Broken Sword is back! The legendary series led by Charles Cecil of British Revolution Software, which formed during the heyday of the point-and-click genre in the 1990s, has released a new installment. That's great news for a game that fully respects the atmosphere of the early episodes.
An enigmatic adventure in an idealized Paris
This new installment of Broken Sword returns to Paris, which once again seems to come straight out of the British imagination behind the series. From beginning to end you relish strolling around these enchanting streets, mingling with improbable characters that are always carefully created.
There are a few additions to the recurring characters in the series, such as the already legendary Inspector Turnip (who seems openly modeled on a former French president) with his proverbial stupidity. A norm for the series, humor is present and can always be relied on. The main character's dialog and monologues are always the pretext for witty exchanges that give the game its flavor.
While the game's plot will captivate you through its delicate blend of humor and mystery, the decision of the creators to separate their game into two parts (the curse of the serpent only constitutes half of the plot) is very annoying. The story is incomplete and unfortunately stops after five hours, just when you're just starting to get to the heart of the matter. An unfortunate decision that could lead to some fans waiting several months for the release of the full game.

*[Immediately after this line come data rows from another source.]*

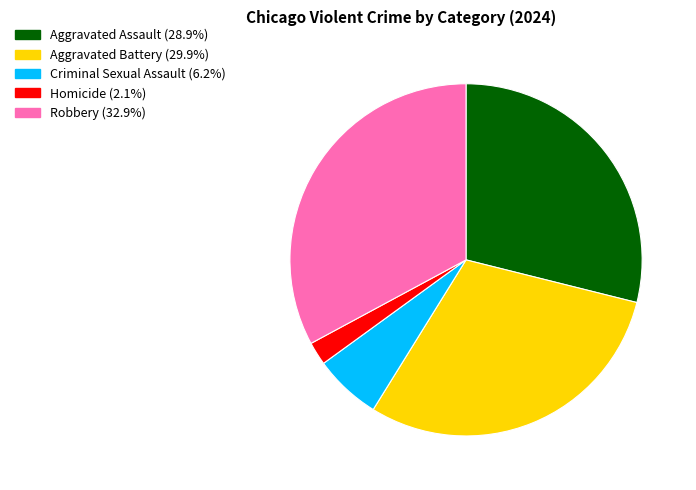

What is the ratio of the value at Homicide to the value at Criminal Sexual Assault?

0.3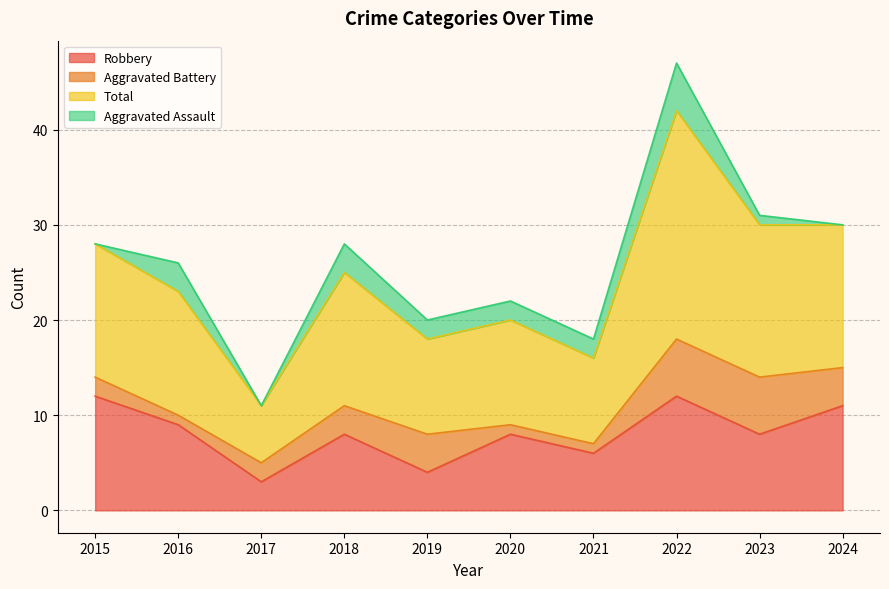

True or false: Robbery and Total intersect in this chart.

False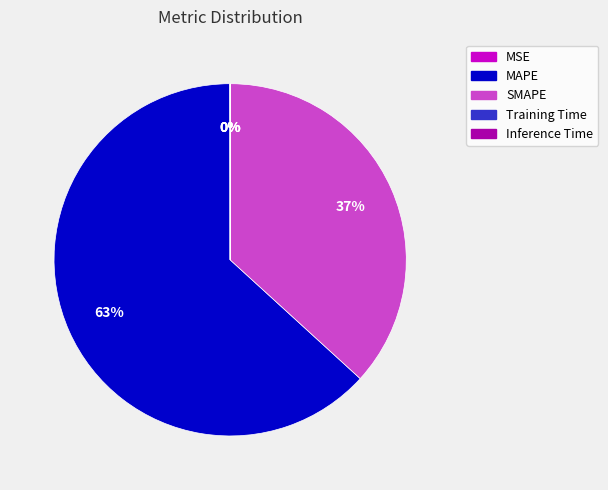

To the nearest percent, what is the difference between the largest and smallest slice percentages?

63%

A classic interface for a not very difficult game
The serpent's curse doesn't break any new ground in relation to the models of the point-and-click genre: you move the mouse over an object to examine or interact with it, or over a character to start a coversation. There's nothing new here, and the inventory even greys out the impossible object combinations so our work is half-done for us. It's a pity in what is already such a short game, where the lack of difficulty is thankfully overshadowed by the quality of the narrative.
Inconsistent, to say the least
When you launch this half of Broken Sword 5, it immediately strikes you that there's a problem. The sets are lavish (all hand drawn), and the dubbing is simply excellent. However, the character modeling is insufficient: the 3D models jar with the decor, and their animation is catastrophic to say the least.

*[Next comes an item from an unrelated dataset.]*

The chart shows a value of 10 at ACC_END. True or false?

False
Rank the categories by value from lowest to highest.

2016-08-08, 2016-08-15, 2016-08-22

This is a visible glitch that appears from the opening scene and unfortunately hinders your immersion in a universe that's otherwise polished. Add to that the fact that the scenery, although wonderful, suffers from the "low resolution" symptoms of a game conceived for tablets, and sometimes appears pixelated on PCs.
Our verdict: the return of a legendary series that will delight fans
Broken Sword 5 boasts formidable qualities, starting with its writing, the quality of its dialog and characters, and sense of humor. However it suffers from having been split into two chapters, as well as from some technical imperfections which, without diminishing its appeal, make the adventure a little less enjoyable.